* [What is expected] From the line containing "Antigua and Barbuda, renowned" to the end of the records below, both included, every line should be repeated exactly; pictures should be dropped.

(Saved entries)
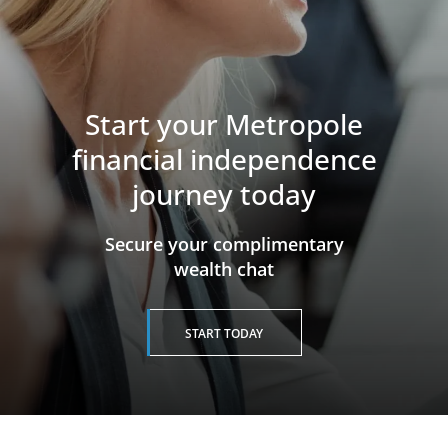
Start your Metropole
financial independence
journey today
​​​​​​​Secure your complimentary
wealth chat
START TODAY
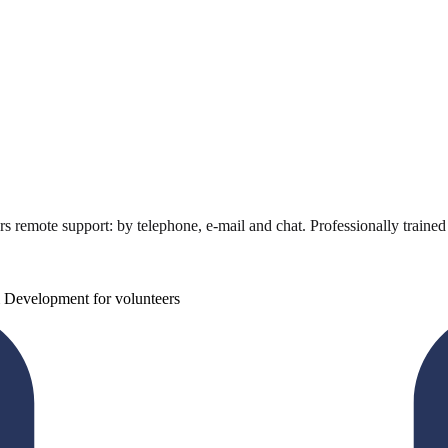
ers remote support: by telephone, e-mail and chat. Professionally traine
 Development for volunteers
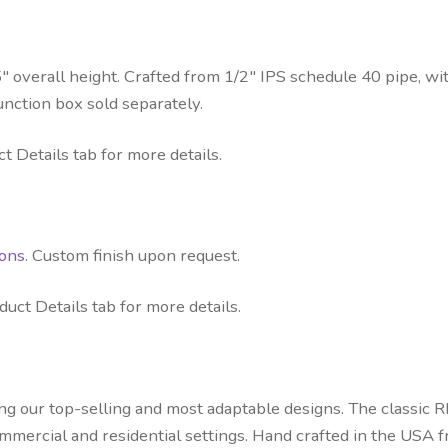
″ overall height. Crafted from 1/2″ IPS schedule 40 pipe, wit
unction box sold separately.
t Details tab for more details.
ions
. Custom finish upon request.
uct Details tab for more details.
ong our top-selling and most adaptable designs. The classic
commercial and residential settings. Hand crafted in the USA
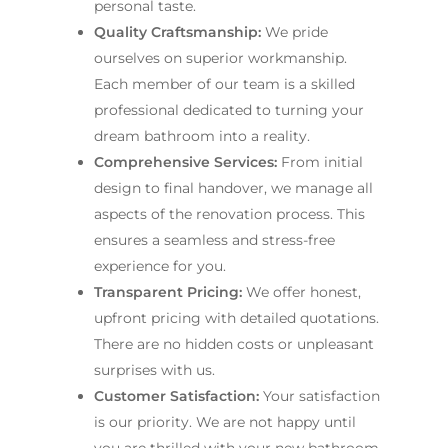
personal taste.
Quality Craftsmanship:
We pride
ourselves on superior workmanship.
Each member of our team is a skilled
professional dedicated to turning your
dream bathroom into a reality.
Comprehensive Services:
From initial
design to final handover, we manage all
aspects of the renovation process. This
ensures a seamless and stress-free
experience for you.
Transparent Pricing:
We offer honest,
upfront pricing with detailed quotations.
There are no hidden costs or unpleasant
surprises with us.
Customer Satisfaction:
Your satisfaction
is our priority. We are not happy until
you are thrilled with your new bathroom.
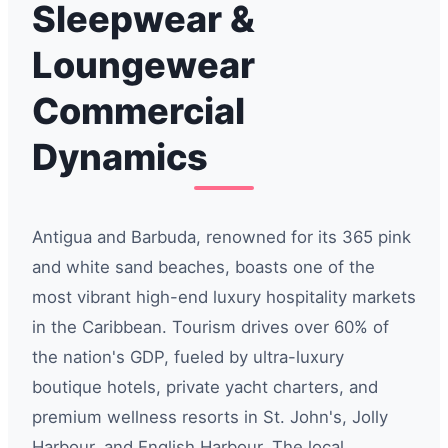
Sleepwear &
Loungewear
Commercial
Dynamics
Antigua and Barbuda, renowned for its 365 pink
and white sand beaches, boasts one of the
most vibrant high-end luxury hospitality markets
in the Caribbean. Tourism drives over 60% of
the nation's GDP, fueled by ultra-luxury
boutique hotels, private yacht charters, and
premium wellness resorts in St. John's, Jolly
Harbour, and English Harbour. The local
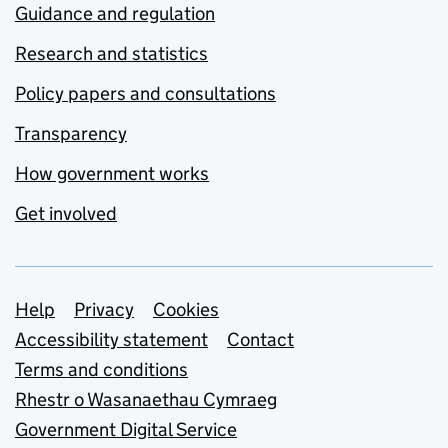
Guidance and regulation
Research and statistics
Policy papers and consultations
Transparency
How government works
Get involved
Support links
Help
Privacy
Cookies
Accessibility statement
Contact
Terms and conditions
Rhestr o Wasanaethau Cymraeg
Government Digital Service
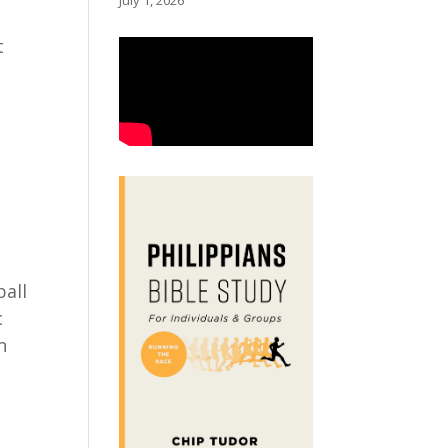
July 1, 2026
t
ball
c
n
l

* [Response area]
Antigua and Barbuda, renowned for its 365 pink
and white sand beaches, boasts one of the
most vibrant high-end luxury hospitality markets
in the Caribbean. Tourism drives over 60% of
the nation's GDP, fueled by ultra-luxury
boutique hotels, private yacht charters, and
premium wellness resorts in St. John's, Jolly
Harbour, and English Harbour. The local
Guidance and regulation
Research and statistics
Policy papers and consultations
Transparency
How government works
Get involved
Support links
Help
Privacy
Cookies
Accessibility statement
Contact
Terms and conditions
Rhestr o Wasanaethau Cymraeg
Government Digital Service
July 1, 2026
t
ball
c
n
l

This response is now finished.